Twenty-first century maternity care as a cooperative adventure btw medicine and midwifery

by faithgibson on December 31, 2014

What’s the problem with what we are doing now?

According to a consensus of the scientific literature physiological management is the safer and most cost-effective form of maternity care for a healthy population. The natural and compelling conclusion that our current hospital-based maternity care — a system based on obstetrics as a surgical specialty that has over the last 100 years become the customary form of care for healthy women — must be rehabilitated.

As an allopathic surgical discipline, 93% of laboring women women have from seven or more medical interventions and 70% of them have one of more a surgical procedures performed (episiotomy, vacuum, forceps or Cesarean).

In the last 40 years, the number of interventions and surgical deliveries has aways and only gone up. While this is explained as necessary ‘improvements’  to make childbirth safer, the maternal mortality statistics more than doubled over this same period of time, with an all-time high in 2007 (?) of 17 maternal deaths per 100,000 live-births.

While being poor or non-white, extremely young or old, as well as multiple gestations and obesity are all factors, the biggest issue is that highly medicalized intrapartum care and a surgical delivery that is triple who is recognized as “optimal” is risker and results in more, and more expensive complications, while not making any improvement in the outcomes for new babies.

Like Big Oil and Big Pharma, we now have a ‘Big Obstetrics’. Big Obstetrics has an enormous number of economic incentives to continue spending, spending and spending, and virtually no reason to reason change course. Nonetheless, the tsunami of obstetrical excesses has peaked, governments and other third party payers have increasingly realized they are not getting their money’s worth.

Many childbearing women don’t have a single contemporary friend who didn’t have a C-section and so are seeking midwifery care, with a Cesarean rate under 10%, as an alternative hospital-based obstetrics.

How to Make the System work for everyone?

A newly formulated national health care policy would integrate physiological principles with the best advances in obstetrical medicine to create a single, evidence-based standard for all healthy women.

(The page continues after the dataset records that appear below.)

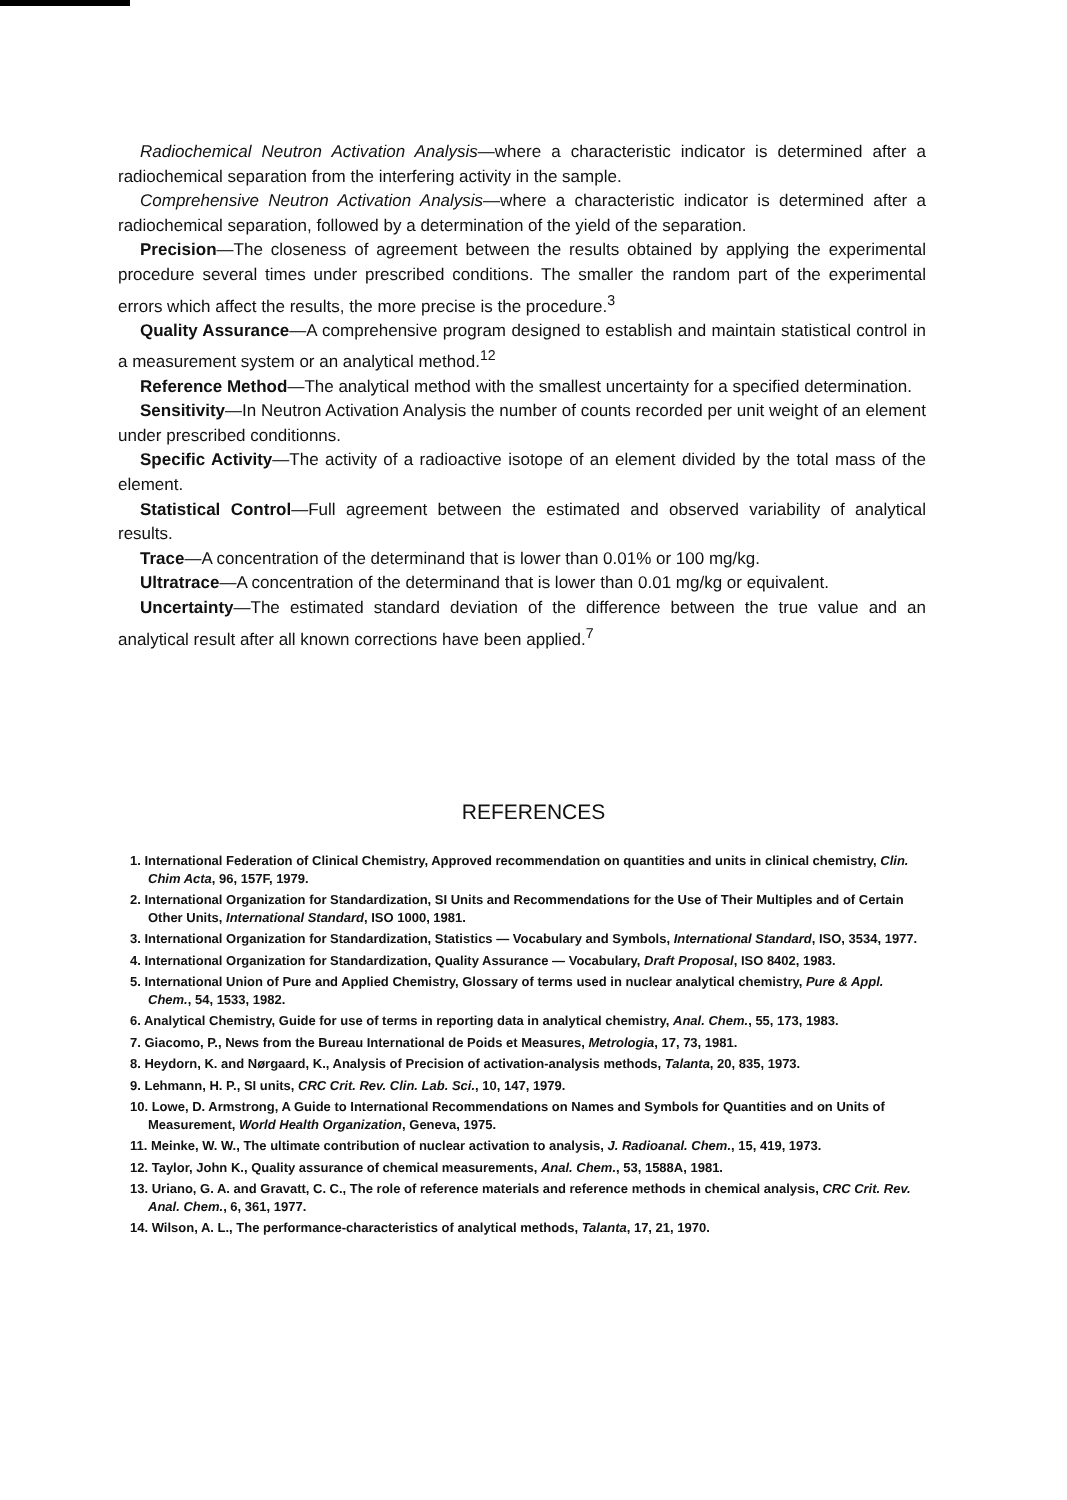Radiochemical Neutron Activation Analysis—where a characteristic indicator is determined after a radiochemical separation from the interfering activity in the sample.
Comprehensive Neutron Activation Analysis—where a characteristic indicator is determined after a radiochemical separation, followed by a determination of the yield of the separation.
Precision—The closeness of agreement between the results obtained by applying the experimental procedure several times under prescribed conditions. The smaller the random part of the experimental errors which affect the results, the more precise is the procedure.<sup>3</sup>
Quality Assurance—A comprehensive program designed to establish and maintain statistical control in a measurement system or an analytical method.<sup>12</sup>
Reference Method—The analytical method with the smallest uncertainty for a specified determination.
Sensitivity—In Neutron Activation Analysis the number of counts recorded per unit weight of an element under prescribed conditionns.
Specific Activity—The activity of a radioactive isotope of an element divided by the total mass of the element.
Statistical Control—Full agreement between the estimated and observed variability of analytical results.
Trace—A concentration of the determinand that is lower than 0.01% or 100 mg/kg.
Ultratrace—A concentration of the determinand that is lower than 0.01 mg/kg or equivalent.
Uncertainty—The estimated standard deviation of the difference between the true value and an analytical result after all known corrections have been applied.<sup>7</sup>
REFERENCES
1. International Federation of Clinical Chemistry, Approved recommendation on quantities and units in clinical chemistry, Clin. Chim Acta, 96, 157F, 1979.
2. International Organization for Standardization, SI Units and Recommendations for the Use of Their Multiples and of Certain Other Units, International Standard, ISO 1000, 1981.
3. International Organization for Standardization, Statistics — Vocabulary and Symbols, International Standard, ISO, 3534, 1977.
4. International Organization for Standardization, Quality Assurance — Vocabulary, Draft Proposal, ISO 8402, 1983.
5. International Union of Pure and Applied Chemistry, Glossary of terms used in nuclear analytical chemistry, Pure & Appl. Chem., 54, 1533, 1982.
6. Analytical Chemistry, Guide for use of terms in reporting data in analytical chemistry, Anal. Chem., 55, 173, 1983.
7. Giacomo, P., News from the Bureau International de Poids et Measures, Metrologia, 17, 73, 1981.
8. Heydorn, K. and Nørgaard, K., Analysis of Precision of activation-analysis methods, Talanta, 20, 835, 1973.
9. Lehmann, H. P., SI units, CRC Crit. Rev. Clin. Lab. Sci., 10, 147, 1979.
10. Lowe, D. Armstrong, A Guide to International Recommendations on Names and Symbols for Quantities and on Units of Measurement, World Health Organization, Geneva, 1975.
11. Meinke, W. W., The ultimate contribution of nuclear activation to analysis, J. Radioanal. Chem., 15, 419, 1973.
12. Taylor, John K., Quality assurance of chemical measurements, Anal. Chem., 53, 1588A, 1981.
13. Uriano, G. A. and Gravatt, C. C., The role of reference materials and reference methods in chemical analysis, CRC Crit. Rev. Anal. Chem., 6, 361, 1977.
14. Wilson, A. L., The performance-characteristics of analytical methods, Talanta, 17, 21, 1970.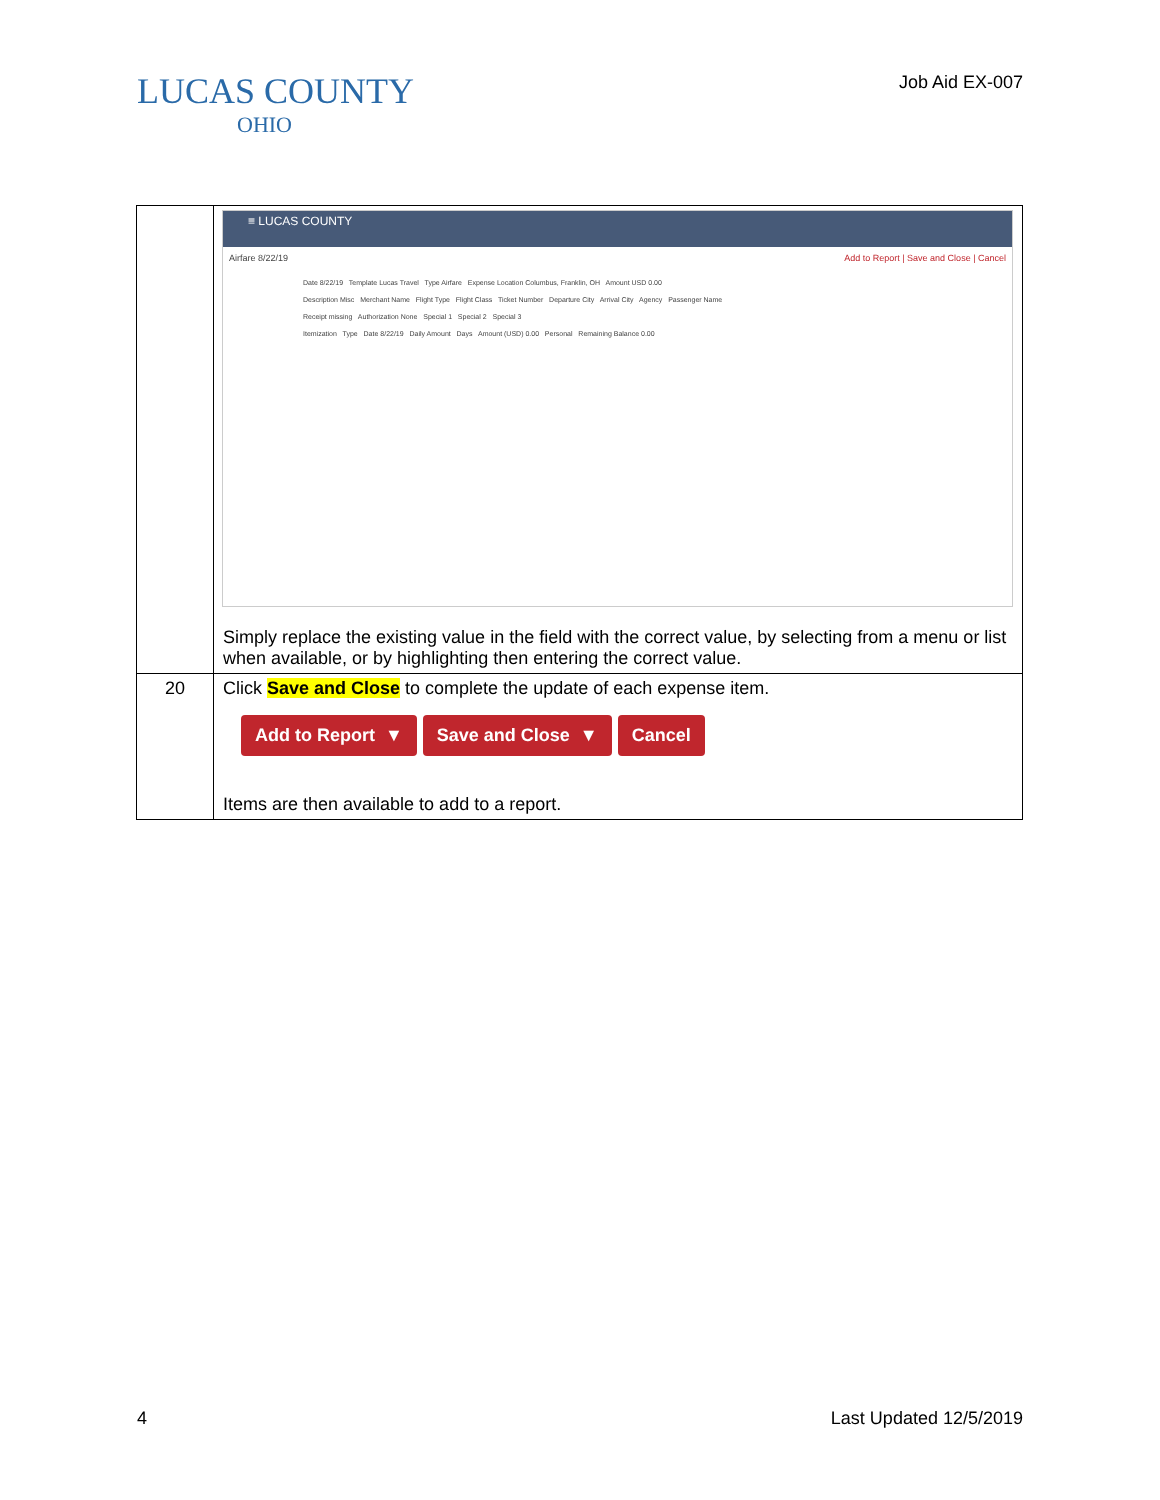LUCAS COUNTY
OHIO
Job Aid EX-007
| | ≡ LUCAS COUNTY Airfare 8/22/19 Add to Report / Save and Close / Cancel Date 8/22/19 Template Lucas Travel Type Airfare Expense Location Columbus, Franklin, OH Amount USD 0.00 Description Misc Merchant Name Flight Type Flight Class Ticket Number Departure City Arrival City Agency Passenger Name Receipt missing Authorization None Special 1 Special 2 Special 3 Itemization Type Date 8/22/19 Daily Amount Days Amount (USD) 0.00 Personal Remaining Balance 0.00 Simply replace the existing value in the field with the correct value, by selecting from a menu or list when available, or by highlighting then entering the correct value. |
| 20 | Click Save and Close to complete the update of each expense item. Add to Report ▼ Save and Close ▼ Cancel Items are then available to add to a report. |
4 Last Updated 12/5/2019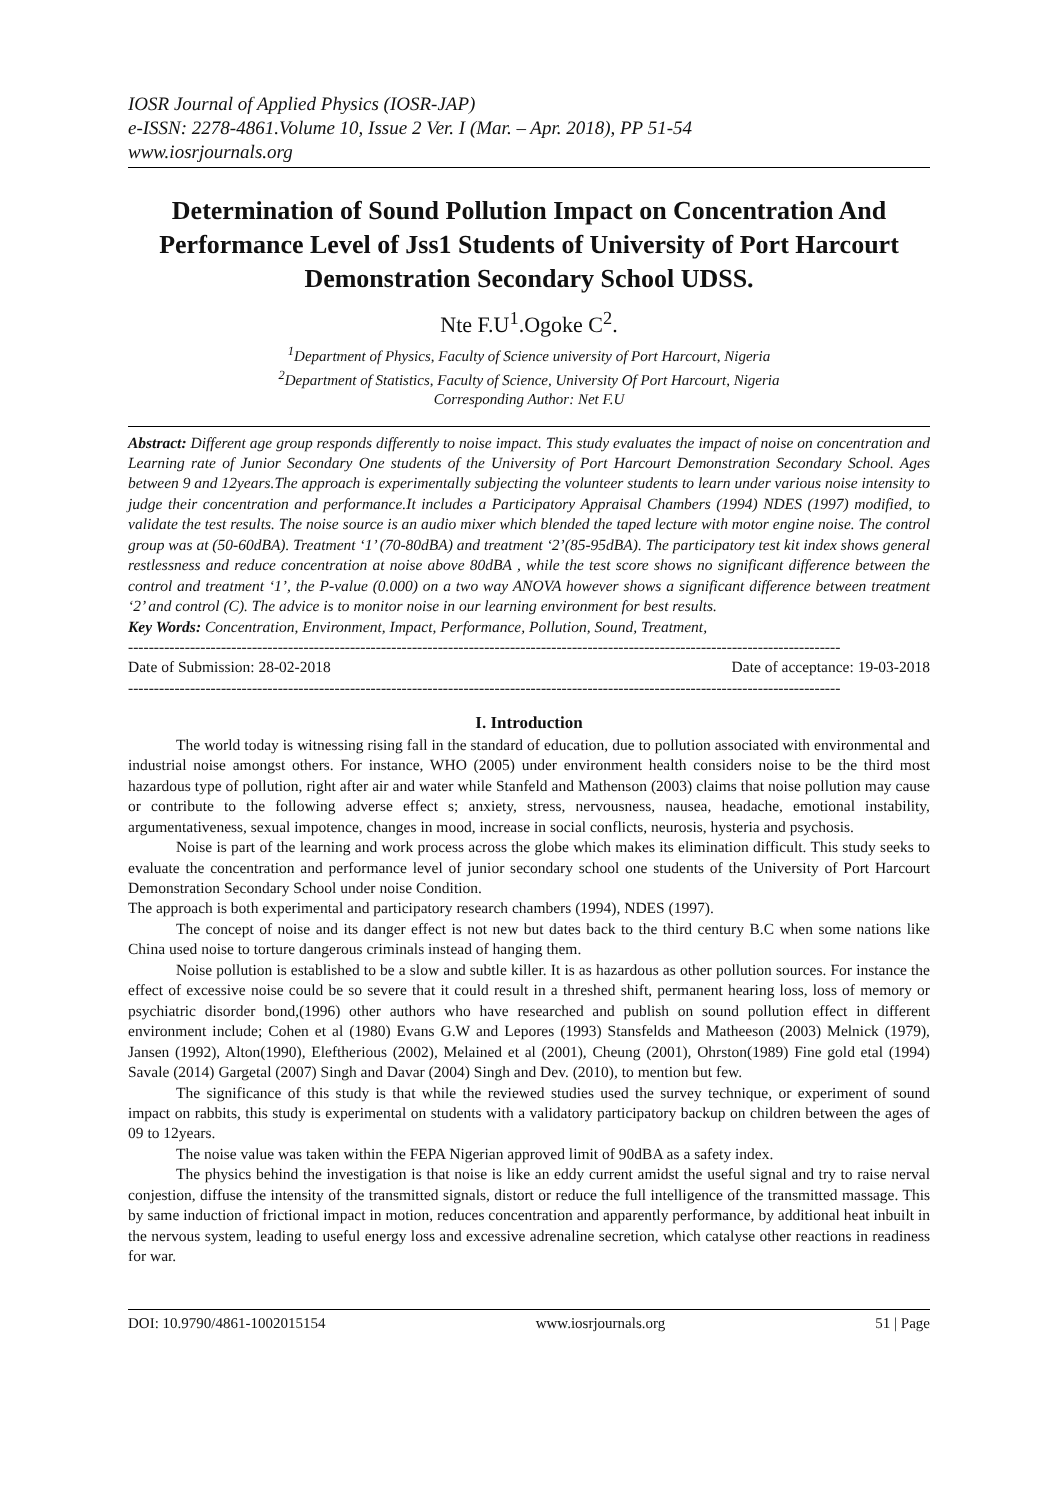IOSR Journal of Applied Physics (IOSR-JAP)
e-ISSN: 2278-4861.Volume 10, Issue 2 Ver. I (Mar. – Apr. 2018), PP 51-54
www.iosrjournals.org
Determination of Sound Pollution Impact on Concentration And Performance Level of Jss1 Students of University of Port Harcourt Demonstration Secondary School UDSS.
Nte F.U<sup>1</sup>.Ogoke C<sup>2</sup>.
<sup>1</sup> Department of Physics, Faculty of Science university of Port Harcourt, Nigeria
<sup>2</sup> Department of Statistics, Faculty of Science, University Of Port Harcourt, Nigeria
Corresponding Author: Net F.U
Abstract: Different age group responds differently to noise impact. This study evaluates the impact of noise on concentration and Learning rate of Junior Secondary One students of the University of Port Harcourt Demonstration Secondary School. Ages between 9 and 12years.The approach is experimentally subjecting the volunteer students to learn under various noise intensity to judge their concentration and performance.It includes a Participatory Appraisal Chambers (1994) NDES (1997) modified, to validate the test results. The noise source is an audio mixer which blended the taped lecture with motor engine noise. The control group was at (50-60dBA). Treatment ‘1’ (70-80dBA) and treatment ‘2’(85-95dBA). The participatory test kit index shows general restlessness and reduce concentration at noise above 80dBA , while the test score shows no significant difference between the control and treatment ‘1’, the P-value (0.000) on a two way ANOVA however shows a significant difference between treatment ‘2’ and control (C). The advice is to monitor noise in our learning environment for best results.
Key Words: Concentration, Environment, Impact, Performance, Pollution, Sound, Treatment,
------------------------------------------------------------------------------------------------------------------------------------------
Date of Submission: 28-02-2018 Date of acceptance: 19-03-2018
------------------------------------------------------------------------------------------------------------------------------------------
I. Introduction
The world today is witnessing rising fall in the standard of education, due to pollution associated with environmental and industrial noise amongst others. For instance, WHO (2005) under environment health considers noise to be the third most hazardous type of pollution, right after air and water while Stanfeld and Mathenson (2003) claims that noise pollution may cause or contribute to the following adverse effect s; anxiety, stress, nervousness, nausea, headache, emotional instability, argumentativeness, sexual impotence, changes in mood, increase in social conflicts, neurosis, hysteria and psychosis.
Noise is part of the learning and work process across the globe which makes its elimination difficult. This study seeks to evaluate the concentration and performance level of junior secondary school one students of the University of Port Harcourt Demonstration Secondary School under noise Condition.
The approach is both experimental and participatory research chambers (1994), NDES (1997).
The concept of noise and its danger effect is not new but dates back to the third century B.C when some nations like China used noise to torture dangerous criminals instead of hanging them.
Noise pollution is established to be a slow and subtle killer. It is as hazardous as other pollution sources. For instance the effect of excessive noise could be so severe that it could result in a threshed shift, permanent hearing loss, loss of memory or psychiatric disorder bond,(1996) other authors who have researched and publish on sound pollution effect in different environment include; Cohen et al (1980) Evans G.W and Lepores (1993) Stansfelds and Matheeson (2003) Melnick (1979), Jansen (1992), Alton(1990), Eleftherious (2002), Melained et al (2001), Cheung (2001), Ohrston(1989) Fine gold etal (1994) Savale (2014) Gargetal (2007) Singh and Davar (2004) Singh and Dev. (2010), to mention but few.
The significance of this study is that while the reviewed studies used the survey technique, or experiment of sound impact on rabbits, this study is experimental on students with a validatory participatory backup on children between the ages of 09 to 12years.
The noise value was taken within the FEPA Nigerian approved limit of 90dBA as a safety index.
The physics behind the investigation is that noise is like an eddy current amidst the useful signal and try to raise nerval conjestion, diffuse the intensity of the transmitted signals, distort or reduce the full intelligence of the transmitted massage. This by same induction of frictional impact in motion, reduces concentration and apparently performance, by additional heat inbuilt in the nervous system, leading to useful energy loss and excessive adrenaline secretion, which catalyse other reactions in readiness for war.
DOI: 10.9790/4861-1002015154 www.iosrjournals.org 51 | Page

That standard must be based on criteria arrived at through an interdisciplinary process that INCLUDES the traditional discipline of midwifery as an independent profession and integrates the input of childbearing women and their families into the process.

It is especially important to include testimony from those families who had complications following cesarean surgery or who found it virtually impossible to arrange for a subsequent normal labor and birth after a cesarean (VBAC).

Such a transformation in our national maternity care policy would require that:

  • Medical educators learn and teach the principles of physiological management to medical students, interns and residents
  • Practicing physicians learn and utilize these same skills
  • Fully informed consent for obstetrical management of healthy women be provided that includes true informational transparency relative to the documented consequences of medicalized labor and normal birth conducted as a surgical procedure.
  • Hospital labor & delivery units be primarily staffed by professional midwives, with incentives for current L&D nurses who wish to retrain for hospital-based midwifery practice to do so at minimal expense to themselves
  • Third party payers fairly reimburse all practitioners for the professional’s time spent facilitating normal childbirth, which helps avoid the need for medical and surgical intervention, as well as reimbursing for medical and surgical procedures
  • Tort law (medical malpractice) reform be enacted so that doctors are not inappropriately judged by outdated medical criteria that are not evidence-based
  • In a rehabilitated maternity care system, professional midwives, family practice physicians and obstetricians would all enjoy a mutually respectful, non-controversial relationship. Appropriate maternity care would be provided by all three categories of professionals in all three birth settings as appropriate – hospital, home and birth center – without prejudice, controversy or retaliation against the childbearing family or against other care providers.
  • By making maternity care in all settings equally safe and equally satisfactory, families would not be forced to submit to forms of care that are not appropriate for their needs or that waste our economic resources.

This rehabilitative process could be launched by the California state legislature or a public policy organization such as the Pew Charitable Trust which could convene a blue-ribbon panel consisting of scientists from all the pertinent disciplines – public health, epidemiology, sociology, anthropology, psychology, biology, child development, law, economics, midwifery, perinatalogy and obstetrics. Such a highly respected forum would study these problems and provide unbiased, fact-based news for the press and broadcast media to report. This public exploration must include listening to childbearing women and their families as a class of experts in the maternity experience.

Such a panel would produce interdisciplinary recommendations for a reformed national maternity care policy. This would include methods to reintegrate midwifery principles and practice into this expanded system of maternity care. Ultimately such exploration and recommendations would result in legal and legislative changes affecting doctors, hospitals, midwives and the health insurance industry. Such a system would then be respected and used equally by all maternity care providers with the backing of hospitals, health insurance and medical malpractice carriers, and state and federal reimbursement systems (Medicaid / MediCal) etc.